Globally recognized as the best way to cure TB and control its spread, DOTS is an eight month program in which health providers directly administer medications and closely monitor patient progress. Effective in 86 percent of cases in Afghanistan, DOTS requires patients to commit to daily treatment for two months, and twice weekly treatment for six months thereafter. Wasil was fortunate; many of his fellow Afghans neither recognize the symptoms of TB nor have access to health facilities with DOTS.

USAID is providing technical assistance to expand detection and treatment of TB in Afghanistan. The program supplies clinics with educational flip cards and charts with pictures that describe symptoms, explain transmission and prevention, and inform patients that TB is curable. In addition, health workers help patients comply with DOTS by visiting them twice weekly in their homes to administer medication. These home visits spare patients the daily trips to the clinic made during the first two months of the regimen, making it easier, especially for women with children, to receive treatment.

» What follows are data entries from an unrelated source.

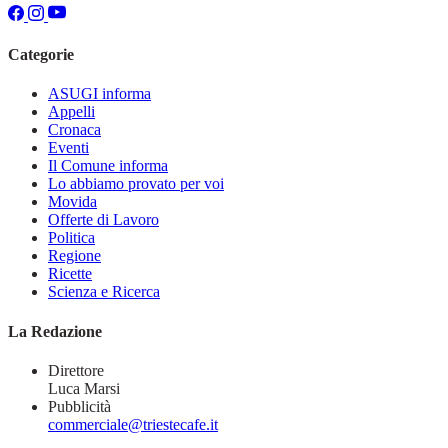
Categorie
ASUGI informa
Appelli
Cronaca
Eventi
Il Comune informa
Lo abbiamo provato per voi
Movida
Offerte di Lavoro
Politica
Regione
Ricette
Scienza e Ricerca
La Redazione
Direttore
Luca Marsi
Pubblicità
commerciale@triestecafe.it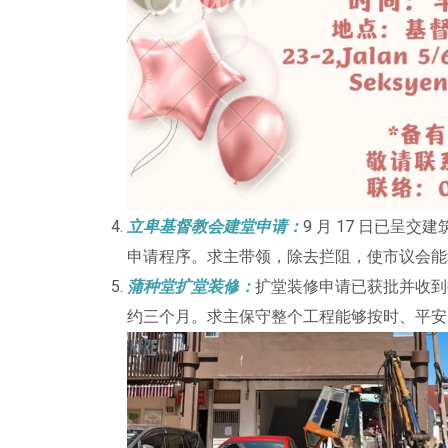
立卑基督教会建堂申请：
9 月 17 日已呈
申请程序。求主带领，除去拦阻，使市议会能
蒲种堂扩堂装修
：
扩堂装修申请已获批并收到批
约三个月。求主保守整个工程能够按时、平安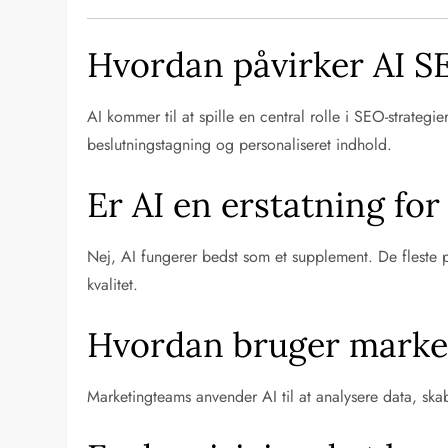
Hvordan påvirker AI 
AI kommer til at spille en central rolle i SEO-strate
beslutningstagning og personaliseret indhold.
Er AI en erstatning fo
Nej, AI fungerer bedst som et supplement. De fleste pr
kvalitet.
Hvordan bruger market
Marketingteams anvender AI til at analysere data, sk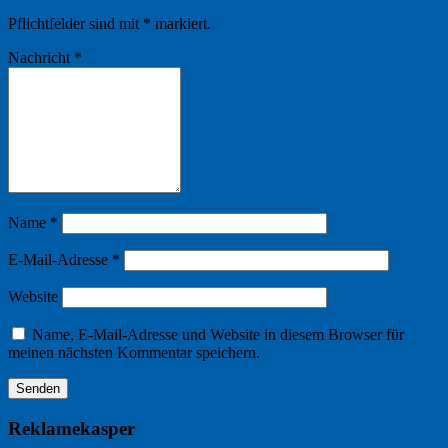
Pflichtfelder sind mit
*
markiert.
Nachricht
*
Name
*
E-Mail-Adresse
*
Website
Name, E-Mail-Adresse und Website in diesem Browser für
meinen nächsten Kommentar speichern.
Reklamekasper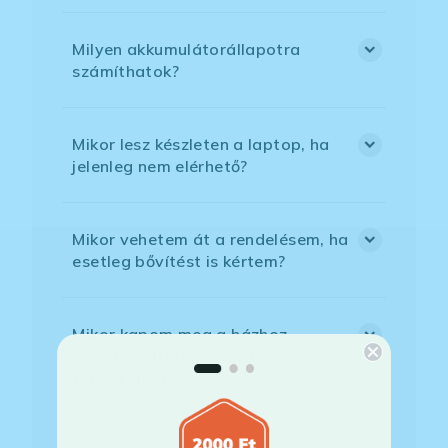
Milyen akkumulátorállapotra
számíthatok?
Mikor lesz készleten a laptop, ha
jelenleg nem elérhető?
Mikor vehetem át a rendelésem, ha
esetleg bővítést is kértem?
Mikor kapom meg a házhoz
szállítással megrendelt
termékemet?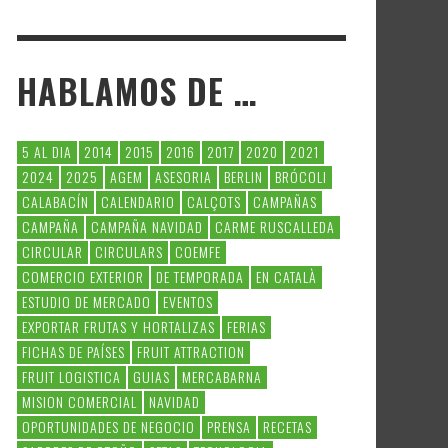
HABLAMOS DE …
5 AL DIA
2014
2015
2016
2017
2020
2021
2024
2025
AGEM
ASESORIA
BERLIN
BRÓCOLI
CALABACÍN
CALENDARIO
CALÇOTS
CAMPAÑAS
CAMPAÑA
CAMPAÑA NAVIDAD
CARME RUSCALLEDA
CIRCULAR
CIRCULARS
COEMFE
COMERCIO EXTERIOR
DE TEMPORADA
EN CATALÀ
ESTUDIO DE MERCADO
EVENTOS
EXPORTAR FRUTAS Y HORTALIZAS
FERIAS
FICHAS DE PAÍSES
FRUIT ATTRACTION
FRUIT LOGISTICA
GUIAS
MERCABARNA
MISION COMERCIAL
NAVIDAD
OPORTUNIDADES DE NEGOCIO
PRENSA
RECETAS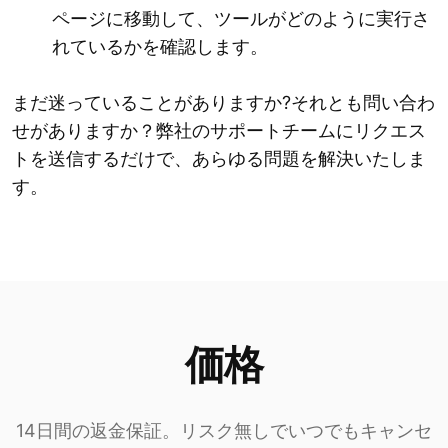
ページに移動して、ツールがどのように実行さ
れているかを確認します。
まだ迷っていることがありますか?それとも問い合わ
せがありますか？弊社のサポートチームにリクエス
トを送信するだけで、あらゆる問題を解決いたしま
す。
価格
14日間の返金保証。リスク無しでいつでもキャンセ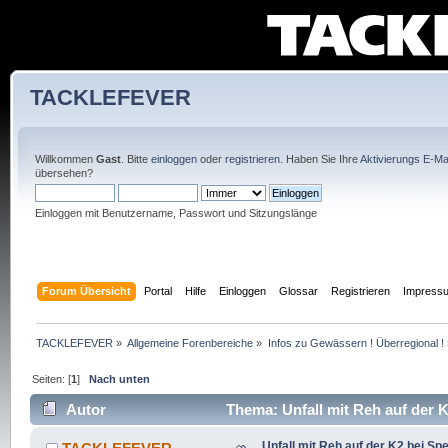
TACKLEFEVER
Willkommen
Gast
. Bitte
einloggen
oder
registrieren
. Haben Sie Ihre
Aktivierungs E-Mai
übersehen?
Einloggen mit Benutzername, Passwort und Sitzungslänge
Forum Übersicht
Portal
Hilfe
Einloggen
Glossar
Registrieren
Impress
TACKLEFEVER
»
Allgemeine Forenbereiche
»
Infos zu Gewässern ! Überregional !
Seiten: [
1
]
Nach unten
Autor
Thema: Unfall mit Reh auf der K
Unfall mit Reh auf der K2 bei Spe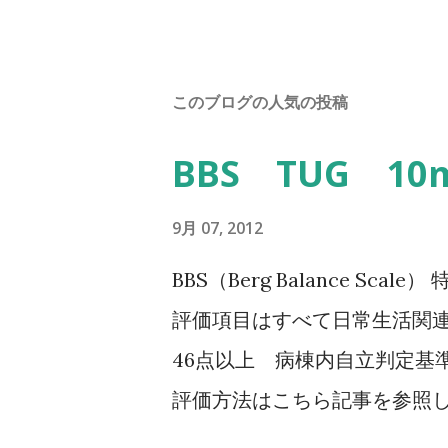
このブログの人気の投稿
BBS TUG 1
9月 07, 2012
BBS（Berg Balance Sc
評価項目はすべて日常生活関連
46点以上 病棟内自立判定基準
評価方法はこちら記事を参照して
Balance Scale/BBS） TU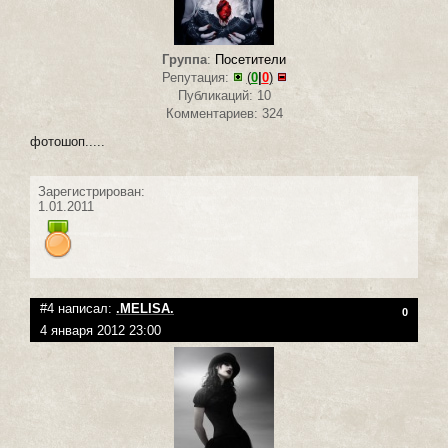
Группа
:
Посетители
Репутация:
(
0
|
0
)
Публикаций: 10
Комментариев: 324
фотошоп.....
Зарегистрирован:
1.01.2011
#4 написал:
.MELISA.
0
4 января 2012 23:00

Since USAID launched its program, access to DOTS has expanded. In 13 of 34 provinces, the number of DOTS-capable health clinics has risen from 15 in early 2004 to 121 in January 2006. By 2006, over 6,000 community health workers had trained under the program — 53 percent of them were women.

Much work lies ahead in Afghanistan’s battle against TB, but important inroads have been made. Public knowledge about TB is growing, the detection rate and number of DOTS clinics are rising, and patients like Wasil are staying the course, completing DOTS, and claiming longer, healthier lives.